### Work order
Using the data below, work out how many lines contain "CREATE", and report only that number.

### Task input
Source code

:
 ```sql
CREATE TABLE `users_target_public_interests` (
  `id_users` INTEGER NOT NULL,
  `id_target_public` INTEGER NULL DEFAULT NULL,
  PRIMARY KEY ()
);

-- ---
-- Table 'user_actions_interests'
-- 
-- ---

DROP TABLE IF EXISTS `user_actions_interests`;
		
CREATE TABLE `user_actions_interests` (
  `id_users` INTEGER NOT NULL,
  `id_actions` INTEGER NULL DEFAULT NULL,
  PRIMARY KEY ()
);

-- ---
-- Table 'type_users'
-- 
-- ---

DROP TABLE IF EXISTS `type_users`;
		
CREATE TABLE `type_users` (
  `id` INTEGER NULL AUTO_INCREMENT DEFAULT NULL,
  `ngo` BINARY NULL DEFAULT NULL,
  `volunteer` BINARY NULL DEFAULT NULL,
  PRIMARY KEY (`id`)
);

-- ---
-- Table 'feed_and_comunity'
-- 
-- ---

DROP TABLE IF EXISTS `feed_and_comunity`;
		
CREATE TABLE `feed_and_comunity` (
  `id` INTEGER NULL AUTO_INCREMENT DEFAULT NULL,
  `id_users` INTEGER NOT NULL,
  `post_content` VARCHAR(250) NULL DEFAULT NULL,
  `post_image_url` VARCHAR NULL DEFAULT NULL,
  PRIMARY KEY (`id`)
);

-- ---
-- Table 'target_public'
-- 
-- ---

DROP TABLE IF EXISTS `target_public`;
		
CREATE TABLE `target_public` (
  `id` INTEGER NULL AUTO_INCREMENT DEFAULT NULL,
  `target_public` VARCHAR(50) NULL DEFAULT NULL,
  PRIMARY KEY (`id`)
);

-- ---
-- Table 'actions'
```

### Response to the exercise
5